For years I struggled to define myself. I had quite literally trapped myself on a cyclical journey attempting to meet the non-existent expectations of others.
My role had changed. My career was paused. My perspective deeply shifted. And I didn’t know that this freedom would rattle my being. This freedom of time, of choice, of location was mine and being unleashed seemed too much to bear.
Who am I? How do I fill this space? In what way should I share my gifts? I was on a desperate, useless search to figure it all out and have an answer to all the questions.
But I sought those answers outside of myself, looking for mentors and paths and examples of those living the life I had envisioned for myself. I would pause long enough to demand answers from my Creator, but I never lingered long enough to get a response. I was mad and wild and relentless in my pursuit of grasping something that felt real and made sense.
But it didn’t. I finally had what I had been asking, praying, longing for and I had no idea what to do with it. I wasn’t crazy. I wasn’t even doing too much. I was simply given the opportunity and freedom to explore the many facets woven into my being. The beautiful array of colors, layers, depth and experiences that were always present and never meant to be defined by the constraints of words or this world.
What I needed was confidence, not in myself, but in my Maker. The Author of my life and presence. The One I told to use me. The Lord that knew it was time for me to move up a dimension.
Because just when I thought I had it all figured out, my faith was stretched and molded in ways beyond my comprehension. Because obedience is blind and love is never-ending. Because more branches needed to be pruned and roots lengthened to embrace deeper waters.
And daily my eyes are opened to the truth that there is no one like Me or Him.
I will never see an example. I must trust my existence, my purpose, my journey. It belongs to no one but me, and in order to reflect what He originally intended I must run and hide in His presence to even get a glimpse of who I can become.

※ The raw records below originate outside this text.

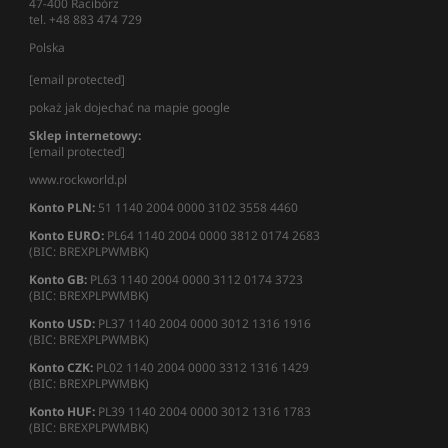
47-400 Racibórz
tel. +48 883 474 729
Polska
[email protected]
pokaż jak dojechać na mapie google
Sklep internetowy:
[email protected]
www.rockworld.pl
Konto PLN:
51 1140 2004 0000 3102 3558 4460
Konto EURO:
PL64 1140 2004 0000 3812 0174 2683
(BIC: BREXPLPWMBK)
Konto GB:
PL63 1140 2004 0000 3112 0174 3723
(BIC: BREXPLPWMBK)
Konto USD:
PL37 1140 2004 0000 3012 1316 1916
(BIC: BREXPLPWMBK)
Konto CZK:
PL02 1140 2004 0000 3312 1316 1429
(BIC: BREXPLPWMBK)
Konto HUF:
PL39 1140 2004 0000 3012 1316 1783
(BIC: BREXPLPWMBK)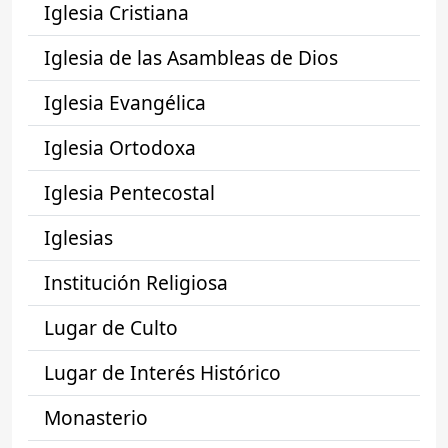
Iglesia Cristiana
Iglesia de las Asambleas de Dios
Iglesia Evangélica
Iglesia Ortodoxa
Iglesia Pentecostal
Iglesias
Institución Religiosa
Lugar de Culto
Lugar de Interés Histórico
Monasterio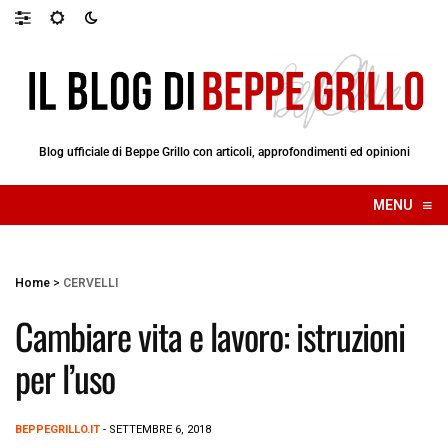
Blog ufficiale di Beppe Grillo con articoli, approfondimenti ed opinioni
≡
MENU
☰
Home
>
CERVELLI
Cambiare vita e lavoro: istruzioni
per l’uso
BEPPEGRILLO.IT
- SETTEMBRE 6, 2018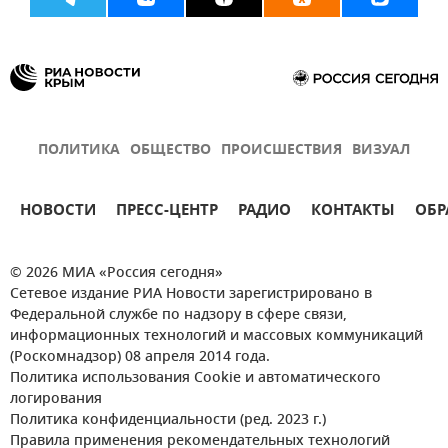
ПОЛИТИКА
ОБЩЕСТВО
ПРОИСШЕСТВИЯ
ВИЗУАЛ
НОВОСТИ
ПРЕСС-ЦЕНТР
РАДИО
КОНТАКТЫ
ОБР
© 2026 МИА «Россия сегодня»
Сетевое издание РИА Новости зарегистрировано в
Федеральной службе по надзору в сфере связи,
информационных технологий и массовых коммуникаций
(Роскомнадзор) 08 апреля 2014 года.
Политика использования Cookie и автоматического
логирования
Политика конфиденциальности (ред. 2023 г.)
Правила применения рекомендательных технологий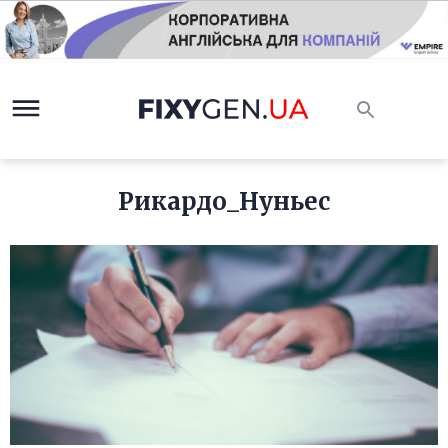
Рикардо_Нуньес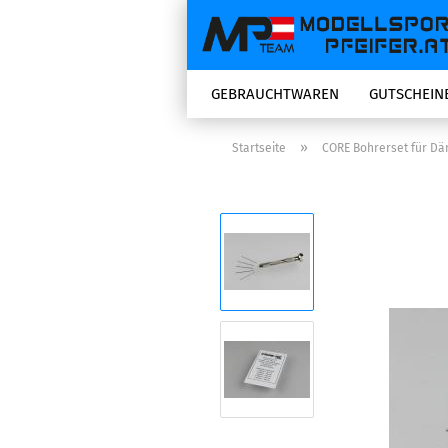
GEBRAUCHTWAREN
GUTSCHEIN
»
Startseite
CORE Bohrerset für Dämpf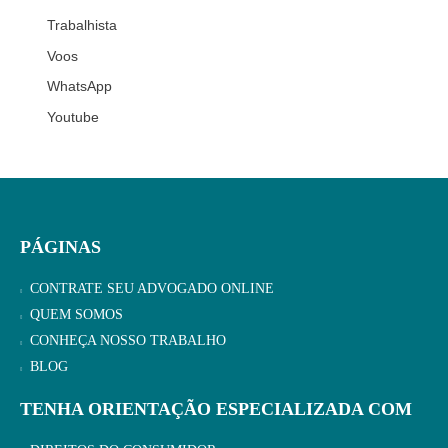
Trabalhista
Voos
WhatsApp
Youtube
PÁGINAS
CONTRATE SEU ADVOGADO ONLINE
QUEM SOMOS
CONHEÇA NOSSO TRABALHO
BLOG
TENHA ORIENTAÇÃO ESPECIALIZADA COM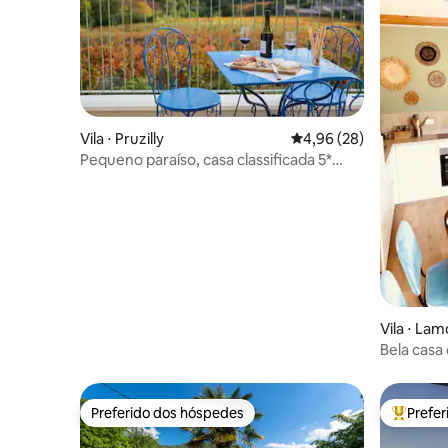
Vila ⋅ Pruzilly
4,96 de uma avaliação 
4,96 (28)
Pequeno paraíso, casa classificada 5*
com vista deslumbrante
Vila ⋅ La
Bela casa
desobstr
Preferido dos hóspedes
Prefe
Preferido dos hóspedes
Entre os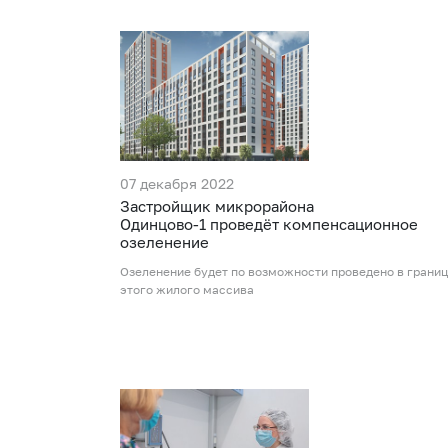
07 декабря 2022
Застройщик микрорайона
Одинцово-1 проведёт компенсационное
озеленение
Озеленение будет по возможности проведено в грани
этого жилого массива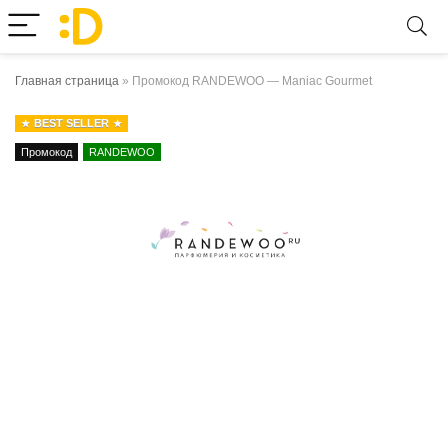
Главная страница
»
Промокод RANDEWOO — Maniac Gourmet
BEST SELLER
Промокод
RANDEWOO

So writer, nurse, consultant, educator, so on and so on – they’re fluid. It depends on the day, the moment, the Spirit led words that flow from my mouth. Because this journey isn’t about me. It’s about allowing Him to flow freely in my life and be and do what is necessary at any given moment. So excuse me if I stare when you ask me what I do. I’m waiting to hear the answer I’m meant to share with you.
And ultimately, know that what I do doesn’t matter. I do a million things every day and I strive to make it all for His glory, not mine. Because the truth is, that struggle was about me letting go of the need for outside validation. I wrestled to stop caring about what you think about me and the journey I’m on. I fought to release my own unrealistic, never intended for me anyway, expectations of myself and the life I’m called to live. I’m here because the battle has already been won and I must simply be obedient and courageous enough to get up every day and follow my Leader.